Juni 2013 |
130616 |
ENERGIE-CHRONIK |
Gazprom kann nun auch gegenüber RWE die vertraglich vereinbarte Bindung des Gaspreises an den Ölpreis nicht mehr aufrechterhalten. Wie der RWE-Konzern am 27. Juni in einer Ad-hoc-Meldung mitteilte, hat ein Schiedsgericht seinem Antrag auf Anpassung der Preiskonditionen für das Erdgas aus dem langfristigen Gasliefervertrag mit Gazprom "weitgehend stattgegeben". Die Preisklausel des Vertrags sei unter Einführung einer Gasmarktindexierung so umgestellt worden, daß sie den tatsächlichen Marktbedingungen entspricht, wie sie nach Ansicht des Schiedsgerichts im Mai 2010 herrschten. Daraus ergebe sich für RWE ein Anspruch auf Rückzahlungen ab diesem Zeitpunkt. Über die finanziellen Auswirkungen der Entscheidung werde RWE kurzfristig informieren, sobald man die Details geprüft habe.

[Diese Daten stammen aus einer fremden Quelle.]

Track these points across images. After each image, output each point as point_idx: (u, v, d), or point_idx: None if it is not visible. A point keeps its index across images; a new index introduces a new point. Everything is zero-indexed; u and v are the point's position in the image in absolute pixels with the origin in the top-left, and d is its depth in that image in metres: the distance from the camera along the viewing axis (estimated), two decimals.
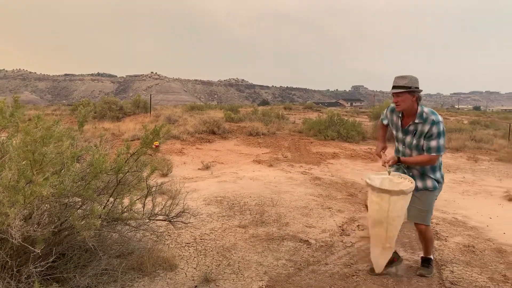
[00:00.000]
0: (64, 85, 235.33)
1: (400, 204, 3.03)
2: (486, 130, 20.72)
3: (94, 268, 2.87)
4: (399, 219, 3.10)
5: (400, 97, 3.24)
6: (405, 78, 3.23)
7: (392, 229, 3.13)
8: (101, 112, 19.60)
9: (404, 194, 3.01)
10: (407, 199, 3.06)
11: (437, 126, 3.16)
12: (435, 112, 3.23)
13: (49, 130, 2.32)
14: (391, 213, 3.03)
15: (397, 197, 3.00)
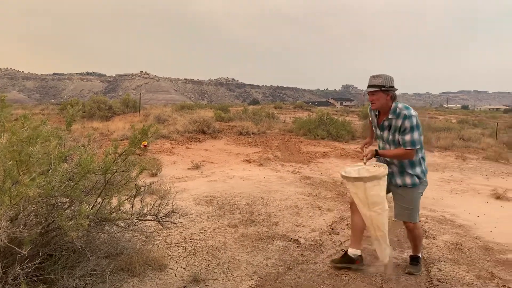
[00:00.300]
0: (52, 84, 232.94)
1: (375, 190, 3.09)
2: (474, 129, 20.96)
3: (82, 269, 2.85)
4: (381, 206, 3.14)
5: (375, 95, 3.33)
6: (379, 77, 3.31)
7: (376, 216, 3.18)
8: (90, 111, 19.44)
9: (377, 179, 3.08)
10: (382, 184, 3.12)
11: (410, 120, 3.20)
12: (408, 107, 3.29)
13: (36, 130, 2.30)
14: (370, 200, 3.11)
15: (371, 183, 3.08)
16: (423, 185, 3.43)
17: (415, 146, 3.21)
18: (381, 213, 3.15)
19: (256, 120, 17.97)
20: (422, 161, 3.41)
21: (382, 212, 3.15)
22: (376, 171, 3.22)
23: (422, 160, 3.41)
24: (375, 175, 3.09)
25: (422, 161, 3.41)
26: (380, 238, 3.27)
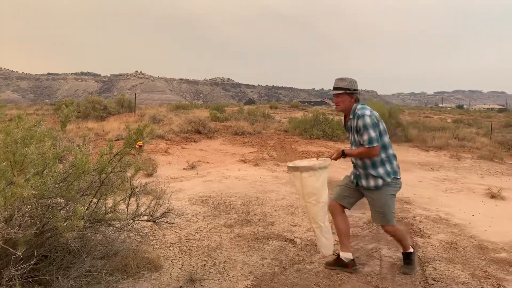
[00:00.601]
0: (47, 84, 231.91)
1: (310, 181, 3.17)
2: (469, 129, 21.08)
3: (78, 269, 2.84)
4: (316, 197, 3.20)
5: (339, 98, 3.41)
6: (344, 80, 3.41)
7: (311, 208, 3.25)
8: (85, 111, 19.37)
9: (313, 170, 3.17)
10: (317, 176, 3.19)
11: (363, 119, 3.24)
12: (365, 107, 3.34)
13: (31, 130, 2.29)
14: (305, 190, 3.21)
15: (306, 173, 3.17)
16: (391, 187, 3.34)
17: (373, 143, 3.22)
18: (315, 204, 3.21)
19: (252, 120, 17.98)
20: (387, 161, 3.35)
21: (316, 204, 3.21)
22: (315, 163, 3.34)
23: (387, 161, 3.35)
24: (311, 165, 3.18)
25: (387, 161, 3.35)
26: (315, 230, 3.34)
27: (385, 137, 3.33)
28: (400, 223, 3.57)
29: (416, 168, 9.86)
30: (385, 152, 3.33)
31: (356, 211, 5.45)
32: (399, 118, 15.80)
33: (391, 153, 3.37)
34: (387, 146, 3.34)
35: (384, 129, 3.36)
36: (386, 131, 3.38)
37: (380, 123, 3.33)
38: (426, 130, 17.79)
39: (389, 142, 3.38)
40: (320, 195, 3.21)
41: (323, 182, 3.22)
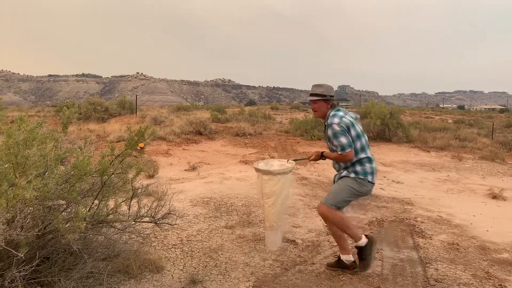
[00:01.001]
0: (48, 86, 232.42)
1: (269, 183, 3.25)
2: (470, 129, 21.05)
3: (79, 271, 2.84)
4: (272, 199, 3.27)
5: (316, 104, 3.45)
6: (321, 87, 3.45)
7: (267, 208, 3.33)
8: (86, 113, 19.40)
9: (271, 175, 3.24)
10: (276, 180, 3.25)
11: (331, 127, 3.28)
12: (335, 115, 3.35)
13: (32, 132, 2.29)
14: (263, 190, 3.29)
15: (266, 176, 3.26)
16: (356, 183, 3.33)
17: (345, 149, 3.25)
18: (271, 206, 3.29)
19: (253, 121, 18.00)
20: (363, 162, 3.36)
21: (272, 206, 3.28)
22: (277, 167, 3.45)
23: (358, 164, 3.35)
24: (270, 170, 3.26)
25: (358, 164, 3.36)
26: (268, 228, 3.42)
27: (357, 142, 3.32)
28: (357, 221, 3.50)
29: (417, 169, 9.85)
30: (364, 153, 3.35)
31: (358, 212, 5.45)
32: (400, 119, 15.79)
33: (363, 157, 3.34)
34: (358, 151, 3.32)
35: (357, 134, 3.34)
36: (359, 136, 3.36)
37: (352, 129, 3.32)
38: (427, 130, 17.78)
39: (361, 147, 3.35)
40: (277, 198, 3.28)
41: (282, 187, 3.28)
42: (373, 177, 3.39)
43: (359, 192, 3.35)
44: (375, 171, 3.42)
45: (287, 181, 3.32)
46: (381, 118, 14.97)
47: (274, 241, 3.48)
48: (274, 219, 3.35)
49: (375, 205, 5.92)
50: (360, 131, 3.41)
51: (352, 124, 3.35)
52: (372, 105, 17.02)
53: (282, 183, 3.29)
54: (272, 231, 3.41)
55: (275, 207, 3.30)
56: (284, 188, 3.32)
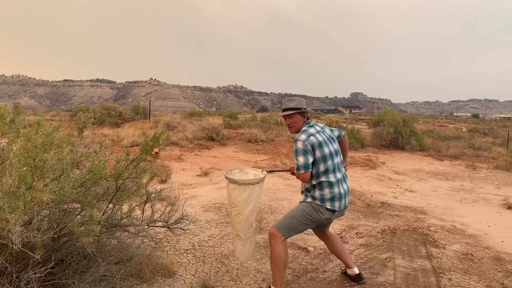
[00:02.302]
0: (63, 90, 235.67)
1: (235, 193, 3.17)
2: (484, 138, 20.80)
3: (93, 274, 2.87)
4: (238, 208, 3.20)
5: (292, 118, 3.22)
6: (294, 101, 3.26)
7: (233, 217, 3.26)
8: (100, 118, 19.63)
9: (237, 184, 3.17)
10: (241, 190, 3.16)
11: (295, 144, 3.08)
12: (305, 131, 3.11)
13: (50, 136, 2.33)
14: (230, 199, 3.23)
15: (232, 185, 3.19)
16: (313, 209, 3.09)
17: (299, 170, 3.03)
18: (237, 215, 3.22)
19: (265, 128, 18.01)
20: (323, 186, 3.09)
21: (238, 215, 3.22)
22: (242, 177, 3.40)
23: (319, 188, 3.10)
24: (235, 179, 3.20)
25: (318, 188, 3.10)
26: (235, 237, 3.35)
27: (321, 164, 3.05)
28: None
29: (430, 178, 9.76)
30: (316, 180, 3.10)
31: (370, 221, 5.42)
32: (414, 127, 15.67)
33: (323, 180, 3.07)
34: (320, 174, 3.07)
35: (323, 156, 3.05)
36: (325, 158, 3.07)
37: (319, 150, 3.04)
38: (440, 139, 17.62)
39: (325, 169, 3.07)
40: (243, 208, 3.18)
41: (247, 197, 3.16)
42: (333, 203, 3.08)
43: (314, 218, 3.10)
44: (339, 197, 3.10)
45: (253, 192, 3.16)
46: (394, 126, 14.88)
47: (241, 251, 3.35)
48: (240, 229, 3.25)
49: (388, 213, 5.88)
50: (330, 152, 3.10)
51: (320, 144, 3.06)
52: (385, 113, 16.93)
53: (248, 194, 3.15)
54: (240, 241, 3.31)
55: (240, 216, 3.21)
56: (251, 199, 3.17)
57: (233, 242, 3.48)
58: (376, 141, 15.55)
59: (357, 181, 8.66)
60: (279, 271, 3.04)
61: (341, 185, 3.15)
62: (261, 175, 3.35)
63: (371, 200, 6.70)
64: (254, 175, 3.43)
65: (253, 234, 3.34)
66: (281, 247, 3.05)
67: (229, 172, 3.42)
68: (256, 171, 3.52)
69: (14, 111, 3.09)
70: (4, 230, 1.98)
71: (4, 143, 2.80)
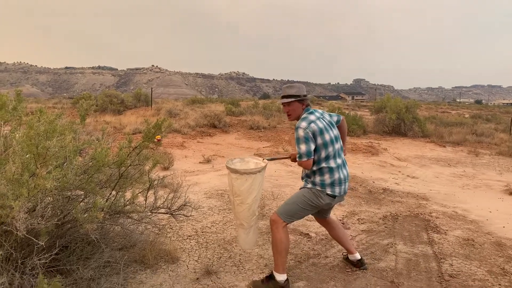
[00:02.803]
0: (65, 78, 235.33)
1: (237, 182, 3.17)
2: (487, 124, 20.73)
3: (97, 260, 2.90)
4: (241, 198, 3.20)
5: (290, 106, 3.19)
6: (293, 87, 3.20)
7: (236, 206, 3.26)
8: (102, 105, 19.62)
9: (239, 174, 3.15)
10: (243, 180, 3.15)
11: (296, 131, 3.06)
12: (305, 118, 3.09)
13: (52, 124, 2.34)
14: (233, 189, 3.22)
15: (234, 175, 3.17)
16: (314, 194, 3.10)
17: (302, 158, 3.02)
18: (240, 204, 3.22)
19: (267, 115, 17.98)
20: (323, 172, 3.10)
21: (241, 204, 3.21)
22: (243, 166, 3.39)
23: (324, 172, 3.10)
24: (237, 169, 3.19)
25: (319, 173, 3.11)
26: (238, 226, 3.36)
27: (322, 150, 3.06)
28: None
29: (432, 164, 9.76)
30: (316, 166, 3.10)
31: (372, 207, 5.44)
32: (416, 113, 15.61)
33: (323, 166, 3.08)
34: (321, 160, 3.07)
35: (324, 142, 3.05)
36: (326, 144, 3.06)
37: (320, 137, 3.04)
38: (443, 125, 17.57)
39: (326, 156, 3.08)
40: (245, 197, 3.18)
41: (250, 186, 3.16)
42: (334, 189, 3.10)
43: (315, 204, 3.12)
44: (339, 182, 3.12)
45: (255, 181, 3.16)
46: (396, 113, 14.83)
47: (245, 240, 3.36)
48: (243, 218, 3.25)
49: (389, 200, 5.90)
50: (331, 138, 3.11)
51: (321, 131, 3.05)
52: (387, 99, 16.87)
53: (250, 183, 3.15)
54: (243, 229, 3.31)
55: (243, 206, 3.21)
56: (254, 188, 3.17)
57: (236, 231, 3.48)
58: (378, 127, 15.52)
59: (359, 168, 8.67)
60: (281, 256, 3.06)
61: (341, 170, 3.16)
62: (262, 164, 3.34)
63: (373, 187, 6.72)
64: (255, 164, 3.41)
65: (256, 222, 3.34)
66: (283, 233, 3.07)
67: (230, 161, 3.40)
68: (257, 159, 3.51)
69: (16, 99, 3.09)
70: (9, 217, 2.00)
71: (6, 131, 2.81)
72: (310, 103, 3.28)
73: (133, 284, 3.02)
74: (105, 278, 2.94)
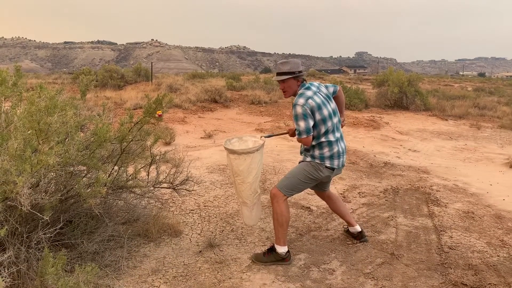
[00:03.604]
0: (64, 53, 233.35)
1: (236, 162, 3.16)
2: (490, 97, 20.59)
3: (101, 234, 2.95)
4: (241, 177, 3.19)
5: (285, 83, 3.15)
6: (288, 64, 3.14)
7: (237, 185, 3.26)
8: (103, 80, 19.50)
9: (237, 154, 3.13)
10: (242, 160, 3.13)
11: (294, 109, 3.03)
12: (302, 94, 3.04)
13: (53, 100, 2.33)
14: (233, 169, 3.20)
15: (232, 156, 3.16)
16: (313, 167, 3.13)
17: (301, 135, 3.02)
18: (241, 184, 3.21)
19: (268, 89, 17.87)
20: (322, 146, 3.10)
21: (242, 183, 3.20)
22: (242, 146, 3.36)
23: (323, 145, 3.10)
24: (235, 149, 3.16)
25: (323, 146, 3.10)
26: (241, 204, 3.35)
27: (321, 126, 3.05)
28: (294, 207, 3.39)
29: (434, 137, 9.76)
30: (316, 141, 3.09)
31: (373, 180, 5.47)
32: (418, 87, 15.50)
33: (323, 141, 3.08)
34: (320, 135, 3.07)
35: (322, 118, 3.03)
36: (325, 120, 3.05)
37: (318, 112, 3.01)
38: (445, 98, 17.46)
39: (325, 131, 3.07)
40: (245, 176, 3.17)
41: (249, 165, 3.14)
42: (332, 162, 3.12)
43: (314, 176, 3.15)
44: (337, 155, 3.14)
45: (254, 160, 3.14)
46: (398, 86, 14.72)
47: (249, 216, 3.37)
48: (246, 196, 3.26)
49: (390, 173, 5.92)
50: (329, 113, 3.09)
51: (319, 106, 3.02)
52: (390, 73, 16.71)
53: (249, 162, 3.13)
54: (247, 207, 3.32)
55: (244, 185, 3.20)
56: (253, 166, 3.16)
57: (240, 209, 3.49)
58: (380, 101, 15.43)
59: (361, 142, 8.68)
60: (282, 229, 3.10)
61: (340, 143, 3.18)
62: (260, 142, 3.31)
63: (374, 160, 6.74)
64: (253, 143, 3.39)
65: (258, 199, 3.36)
66: (283, 206, 3.10)
67: (228, 142, 3.38)
68: (254, 137, 3.48)
69: (16, 74, 3.07)
70: (13, 192, 2.02)
71: (7, 107, 2.80)
72: (306, 78, 3.23)
73: (137, 257, 3.07)
74: (109, 251, 3.00)
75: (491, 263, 3.16)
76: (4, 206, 2.16)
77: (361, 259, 3.19)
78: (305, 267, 3.05)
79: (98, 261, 2.81)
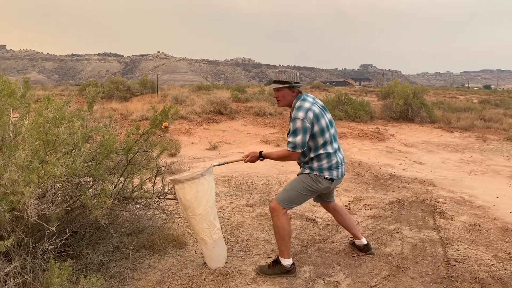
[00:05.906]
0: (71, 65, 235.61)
1: (181, 193, 2.95)
2: (496, 109, 20.52)
3: (106, 245, 2.96)
4: (190, 210, 2.97)
5: (280, 92, 3.11)
6: (285, 73, 3.12)
7: (190, 220, 3.04)
8: (109, 92, 19.67)
9: (180, 183, 2.93)
10: (187, 188, 2.93)
11: (293, 122, 2.98)
12: (301, 107, 2.99)
13: (60, 111, 2.36)
14: (181, 200, 2.99)
15: (177, 186, 2.96)
16: (312, 179, 3.08)
17: (295, 149, 2.96)
18: (192, 217, 2.99)
19: (273, 101, 17.90)
20: (321, 158, 3.06)
21: (193, 216, 2.98)
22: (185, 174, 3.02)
23: (322, 157, 3.06)
24: (177, 178, 2.94)
25: (321, 158, 3.06)
26: (200, 242, 3.13)
27: (320, 138, 3.01)
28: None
29: (440, 150, 9.72)
30: (314, 153, 3.05)
31: (378, 193, 5.45)
32: (424, 99, 15.49)
33: (321, 153, 3.04)
34: (318, 147, 3.04)
35: (321, 129, 3.00)
36: (323, 131, 3.02)
37: (317, 124, 2.99)
38: (451, 110, 17.42)
39: (324, 142, 3.04)
40: (195, 207, 2.95)
41: (196, 194, 2.93)
42: (331, 172, 3.07)
43: (313, 189, 3.10)
44: (336, 166, 3.09)
45: (201, 186, 2.94)
46: (404, 98, 14.72)
47: (210, 256, 3.11)
48: (201, 231, 3.01)
49: (396, 185, 5.90)
50: (326, 124, 3.07)
51: (317, 117, 3.00)
52: (395, 85, 16.73)
53: (195, 190, 2.92)
54: (207, 245, 3.05)
55: (196, 217, 2.97)
56: (201, 195, 2.95)
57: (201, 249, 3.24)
58: (385, 113, 15.43)
59: (366, 154, 8.66)
60: (285, 242, 3.08)
61: (338, 154, 3.15)
62: (207, 166, 3.11)
63: (379, 172, 6.72)
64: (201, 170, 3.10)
65: (220, 236, 3.14)
66: (283, 220, 3.06)
67: (177, 176, 3.07)
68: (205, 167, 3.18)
69: (24, 86, 3.12)
70: (20, 202, 2.03)
71: (15, 118, 2.84)
72: (301, 91, 3.20)
73: (142, 268, 3.07)
74: (114, 262, 3.00)
75: (498, 277, 3.12)
76: (11, 217, 2.17)
77: (367, 272, 3.17)
78: (310, 280, 3.03)
79: (103, 272, 2.81)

Die Ölpreis-Bindung für Gas wurde vor Jahrzehnten vom damaligen Alleinimporteur Ruhrgas eingeführt, als Erdgas noch wenig verbreitet war, um in den langfristigen Lieferverträgen mit den Niederlanden und der Sowjetunion trotz des monopolisierten Marktes eine Richtschnur für eine halbwegs angemessene Preisbildung zu haben. Sie galt trotz ihrer Wettbewerbswidrigkeit viele Jahre als politisch sakrosankt und auch kartellrechtlich als unangreifbar, weil sie in den Lieferverträgen zwischen Importeuren und ausländischen Lieferanten verankert wurde. Mit dem erneuten Anstieg des Ölpreises vor dreizehn Jahren geriet sie dann aber zunehmend in die Kritik, zumal sie zur offiziell verkündeten Liberalisierung des europäischen Energiemarktes wie die Faust aufs Auge paßte (000901, 040904). Das Bundeskartellamt verlangte nun zumindest eine Verkürzung der langfristigen Lieferverträge, die Laufzeiten bis zu 25 Jahre hatten (050905).
Solange nur die Verbraucher die Leidtragenden waren, zeigten Gasimporteure und Lieferanten allerdings wenig Bereitschaft zu einer Korrektur der bisherigen Praxis. Das änderte sich erst, als zunehmend Gas aus anderen Quellen angeboten wurde (051017, 061115, 110612), was die Preise am Spotmarkt drückte und in Verbindung mit einem Rückgang des Verbrauchs sowie der allmählich greifenden Regulierung der Gasnetze spürbaren Konkurrenzdruck erzeugte. Seit 2009 sanken deshalb sowohl bei E.ON-Ruhrgas als auch bei RWE die Erlöse aus dem Gasgeschäft. Während die Lieferanten aus den Niederlanden und Norwegen nach langwierigen Verhandlungen in Preiskorrekturen einwilligten, erklärte sich die russische Gazprom nur zögernd zu Nachlässen bereit (100206), wobei sie auch noch sehr selektiv vorging (120106). E.ON rief deshalb 2011 parallel zu den stockenden Verhandlungen mit Gazprom ein Schiedsgericht an (110811), worauf es ein Jahr später schließlich doch zu einer Einigung mit Rückwirkung ab Oktober 2010 kam (120705). RWE setzte dagegen weiterhin auf das Schiedsgerichtsverfahren, das nun entschieden wurde.
Die neue E.ON Global Commodities SE, in der die frühere E.ON Ruhrgas aufgegangen ist (130514), hat mit dem kanadischen Unternehmen Pieridae Energy die Lieferung großer Mengen an Flüssig-Erdgas (LNG) vereinbart. Wie Pieridae Energy am 3. Juni mitteilte, wird E.ON ab dem Jahr 2020 zwanzig Jahre lang jährlich ca. 5 Millionen Tonnen LNG beziehen. Ein entsprechender Vertrag sei in der kanadischen Botschaft in Berlin unterzeichnet worden. Der vereinbarte Preis orientiere sich an den dann geltenden Marktpreisen in Westeuropa. Die Verschiffung des Flüssiggases erfolge über einen neuen LNG-Terminal an der kanadischen Ostküste, mit dessen Bau nun begonnen werde.